Lawyers for Marine Maj. Mark Thompson are accusing the Washington Post of doctoring a recorded interview intended to boost the military’s case he lied under oath in a sexual misconduct case.
Thompson, 47, was convicted of sexual misconduct in a 2013 court-martial, and now faces charges of making a false official statement and unbecoming conduct, after The Washington Post published evidence he lied to a Marine administrative board. WaPo found the evidence while investigating the story, after Thompson approached them saying he was innocent and asked them to write about how his case was unfairly handled.
Two women had accused Thompson of having sex with them in his home while they were students at the U.S. Naval Academy, where he taught history at the time. One accused him of rape. The combat veteran was sentenced to two months in a military prison and fined $60,000, but was not kicked out of the military, where he’s served for nearly 20 years.
WaPo confronted Thompson with text messages contradicting his statements to the Marine administrative board in the course of a 45-minute recorded interview, apparently stunning him into a two-minute silence.

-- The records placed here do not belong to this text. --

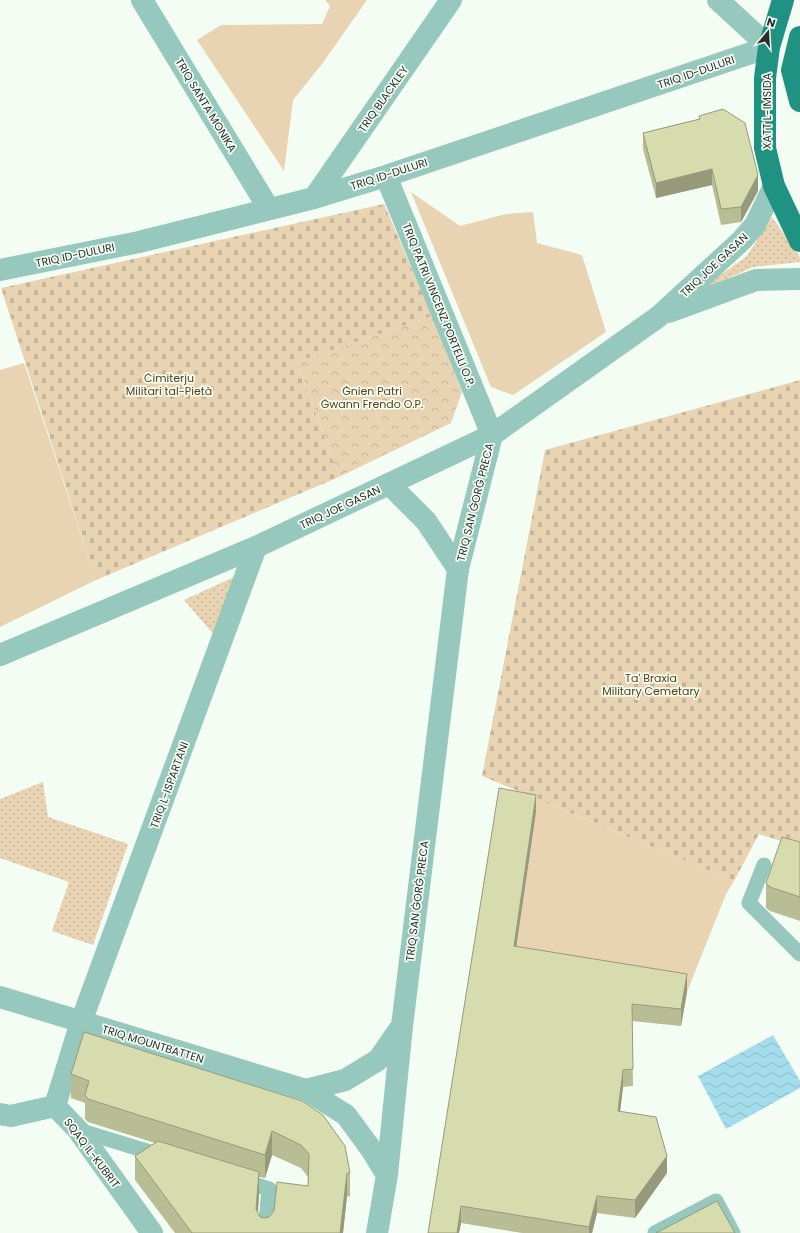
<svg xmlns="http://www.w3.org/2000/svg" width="800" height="1233" viewBox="0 0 800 1233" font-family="Poppins,sans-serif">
  <defs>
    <pattern id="grass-dots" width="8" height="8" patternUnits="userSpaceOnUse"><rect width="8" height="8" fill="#e8d3b3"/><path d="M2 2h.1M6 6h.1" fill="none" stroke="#c7b59a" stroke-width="1.8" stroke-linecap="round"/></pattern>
    <pattern id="cemetery-stones" width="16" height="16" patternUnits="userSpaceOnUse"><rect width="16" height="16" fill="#e8d3b3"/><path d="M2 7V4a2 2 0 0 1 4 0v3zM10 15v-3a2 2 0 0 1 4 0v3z" fill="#c7b59a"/></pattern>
    <pattern id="park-crowns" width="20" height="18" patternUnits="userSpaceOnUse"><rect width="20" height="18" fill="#e8d3b3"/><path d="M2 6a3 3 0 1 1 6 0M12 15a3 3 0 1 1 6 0" fill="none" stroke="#c7b59a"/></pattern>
    <pattern id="water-waves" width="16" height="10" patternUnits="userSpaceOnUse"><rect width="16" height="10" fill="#a3dcea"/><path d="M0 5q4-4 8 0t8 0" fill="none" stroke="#8cbdc9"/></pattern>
  </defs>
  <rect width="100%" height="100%" fill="#f3fdf3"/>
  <!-- grass -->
  <path fill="url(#grass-dots)" d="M 772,217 L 800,257 L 800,262 L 753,267 L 692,295 L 746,257 Z
    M 234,577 L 215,636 L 184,600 Z
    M 43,782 L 48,817 L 128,844 L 93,945 L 52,931 L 69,882 L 0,858 L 0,799 Z"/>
  <!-- cemetery -->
  <path fill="url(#cemetery-stones)" d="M 384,204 L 432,316 L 297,362 L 339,477 L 96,580 L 1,288 Z
    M 800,380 L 800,847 L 759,834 L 734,881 L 482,776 L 545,450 Z"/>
  <!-- park -->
  <path fill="url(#park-crowns)" d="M 432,316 L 462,392 L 451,423 L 339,477 L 297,362 Z"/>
  <!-- garden -->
  <path fill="#e8d3b3" d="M 325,0 L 367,0 L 322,64 L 293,100 L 284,171 L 197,40 L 221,25 L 322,24 L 330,6 Z
    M 411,192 L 460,226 L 506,214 L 533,212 L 537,243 L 582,255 L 606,332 L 513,395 L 491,387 Z
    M 24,363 L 96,580 L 0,627 L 0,370 Z
    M 530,796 L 734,881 L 726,894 L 687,992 L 514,963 L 536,812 Z"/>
  <!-- water -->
  <path fill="url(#water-waves)" d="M 773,1035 L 800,1081 L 800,1088 L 726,1129 L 698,1076 Z"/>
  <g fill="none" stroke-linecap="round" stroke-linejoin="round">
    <!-- service -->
    <path stroke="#96c8bd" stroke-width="15" d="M 764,865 L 749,903 L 800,954
      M 78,1130 L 163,1156
      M 241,1180 L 269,1189 L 265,1233
      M 655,1233 L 716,1201 L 733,1233"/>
    <!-- minor -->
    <path stroke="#96c8bd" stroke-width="22" d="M 142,0 L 269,209
      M 386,176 L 492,435
      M 314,198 L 451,0
      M 0,270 L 139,242 L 314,198 L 386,176 L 769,47 L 718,0
      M 389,484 L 426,521 L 458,569
      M 0,1114 L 11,1116 L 55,1106
      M 152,1233 L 78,1130 L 55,1106 L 81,1022 L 256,547"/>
    <!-- tertiary -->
    <path stroke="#96c8bd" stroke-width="22" d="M 669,312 L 756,280 L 800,279
      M 0,655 L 256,547 L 492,435 L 658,317 L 741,241 L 755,225 L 774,186
      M 0,997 L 306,1090 L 346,1115 L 371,1149 L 387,1175
      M 306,1090 L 345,1080 L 378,1060 L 401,1027
      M 377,1233 L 387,1175 L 402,1026 L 458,569 L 492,435"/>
    <!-- trunk -->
    <path stroke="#209282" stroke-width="22" d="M 783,0 L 769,47 L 765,78 L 765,148 L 774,186 L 800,241
      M 800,37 L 792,70 L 800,101"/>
  </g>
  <!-- wall -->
  <path fill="#b9bd96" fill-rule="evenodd" d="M 699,116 L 758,191 L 741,222 L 721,225 L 712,185 L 656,198 L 643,149 L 643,133 L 699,119 Z
    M 536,812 L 516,947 L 687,992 L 681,1026 L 632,1021 L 633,1086 L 623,1087 L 620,1112 L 667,1173 L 635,1218 L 597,1213 L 592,1233 L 522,1233 L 461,1223 L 459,1233 L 428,1233 Z
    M 800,842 L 800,921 L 770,911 L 766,908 L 766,883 Z
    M 71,1074 L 302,1101 L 350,1173 L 350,1197 L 347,1196 L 343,1233 L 175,1233 L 135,1180 L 135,1156 L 155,1143 L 88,1122 L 85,1119 L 85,1103 L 71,1098 ZM 272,1155 L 301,1168 L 308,1177 L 308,1186 L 269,1217 L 265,1218 L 260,1217 L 258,1213 L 259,1195 L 259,1177 L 265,1178 Z"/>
  <!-- shaded-wall -->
  <path fill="#969a7a" d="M 712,169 L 712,185 L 656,198 L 656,183 Z
    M 758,175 L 758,191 L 741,222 L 741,207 Z
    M 536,795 L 536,812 L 514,963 L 514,946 Z
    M 687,974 L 687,992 L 681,1026 L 681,1009 Z
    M 623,1070 L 623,1087 L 618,1128 L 618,1111 Z
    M 272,1131 L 272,1155 L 265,1178 L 265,1155 Z
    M 667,1156 L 667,1173 L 635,1218 L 635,1200 Z
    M 259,1172 L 259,1195 L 256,1233 L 256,1209 Z
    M 347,1173 L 347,1196 L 343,1233 L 340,1233 Z
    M 597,1196 L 597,1213 L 592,1233 L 589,1233 L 589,1227 Z
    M 461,1206 L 461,1223 L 459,1233 L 457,1233 Z"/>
  <!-- building -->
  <path fill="#d7dcae" stroke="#969a7a" d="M 723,109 L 745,123 L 758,175 L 741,207 L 721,209 L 712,169 L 656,183 L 643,133 L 700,119 L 699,116 Z
    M 499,788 L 536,795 L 514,946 L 687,974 L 681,1009 L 632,1004 L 633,1069 L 623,1070 L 618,1111 L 656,1117 L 667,1156 L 635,1200 L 597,1196 L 589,1227 L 461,1206 L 457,1233 L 428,1233 Z
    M 782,837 L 800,842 L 800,897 L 770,887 L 766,883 Z
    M 84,1032 L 302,1101 L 323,1115 L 345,1146 L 350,1173 L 347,1173 L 340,1233 L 192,1233 L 135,1156 L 158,1141 L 259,1172 L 256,1209 L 260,1217 L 265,1218 L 269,1217 L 274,1211 L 277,1182 L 308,1186 L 309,1154 L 301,1145 L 272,1131 L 265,1155 L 88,1099 L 85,1095 L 89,1081 L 71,1074 Z
    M 717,1201 L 735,1233 L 656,1233 Z"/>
  <g text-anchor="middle" stroke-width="3.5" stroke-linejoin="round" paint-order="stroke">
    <!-- street labels -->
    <g font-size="11" fill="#2b2f2b" stroke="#f3fdf3">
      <text transform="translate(696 72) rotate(-19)" y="4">TRIQ ID-DULURI</text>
      <text transform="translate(383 99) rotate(-55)" y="4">TRIQ BLACKLEY</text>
      <text transform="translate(206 105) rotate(59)" y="4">TRIQ SANTA MONIKA</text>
      <text transform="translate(767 111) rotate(-90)" y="4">XATT L-IMSIDA</text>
      <text transform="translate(389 174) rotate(-18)" y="4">TRIQ ID-DULURI</text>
      <text transform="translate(75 255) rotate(-12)" y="4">TRIQ ID-DULURI</text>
      <text transform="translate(714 265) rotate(-43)" y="4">TRIQ JOE GASAN</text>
      <text transform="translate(439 305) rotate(68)" y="4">TRIQ PATRI VINCENZ PORTELLI O.P.</text>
      <text transform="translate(475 502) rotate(-76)" y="4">TRIQ SAN ĠORĠ PRECA</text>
      <text transform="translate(340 507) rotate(-25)" y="4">TRIQ JOE GASAN</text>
      <text transform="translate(169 785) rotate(-70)" y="4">TRIQ L-ISPARTANI</text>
      <text transform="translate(417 901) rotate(-83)" y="4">TRIQ SAN ĠORĠ PRECA</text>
      <text transform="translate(153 1044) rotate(17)" y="4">TRIQ MOUNTBATTEN</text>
      <text transform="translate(92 1153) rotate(53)" y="4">SQAQ IL-KUBRIT</text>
    </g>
    <!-- park labels -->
    <g font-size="11" fill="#5c4110" stroke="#f3fdf3">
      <text x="169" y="382">Ċimiterju<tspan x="169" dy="13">Militari tal-Pietà</tspan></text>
      <text x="372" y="395">Ġnien Patri<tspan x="372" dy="13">Ġwann Frendo O.P.</tspan></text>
      <text x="651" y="682">Ta' Braxia<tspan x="651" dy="13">Military Cemetary</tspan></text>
    </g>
  </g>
  <!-- north arrow -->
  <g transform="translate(768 32) rotate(18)" stroke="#f3fdf3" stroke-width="3" paint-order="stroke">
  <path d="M0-3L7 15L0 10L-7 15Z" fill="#2b2f2b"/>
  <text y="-6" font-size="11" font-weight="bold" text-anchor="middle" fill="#2b2f2b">N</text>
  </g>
</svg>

When asked why he lied about the last time he saw the woman, he told WaPo: “I simply had to. When they were coming after me for 41 years — I can’t begin to say, you know, how terrifying that is.”
Following his 2013 court-martial, a board of officers determining whether to kick him out of the military concluded he should not have been found guilty and left his career in tact. The new evidence published by WaPo, however, is now bolstering a renewed investigation against Thompson.
His lawyers accused WaPo of leaving out a portion of the interview at a crucial point in a preliminary hearing on the case Tuesday at Marine Corps Base Quantico, and asked the judge to order WaPo to hand over both the recording and the reporter’s notes on the interview.
“Our contention is that there are portions of the interview missing,” attorney Kevin B. McDermott said at the hearing. “If the government intends to use my client’s statements against him, we believe we should have access to it. We have every right to determine whether the recording is accurate.”
The judge said he would resolve the dispute over the recording in a later ruling, but regarding the demand for the reporter’s notes and other interviews told the attorneys, “The Washington Post is not on trial.”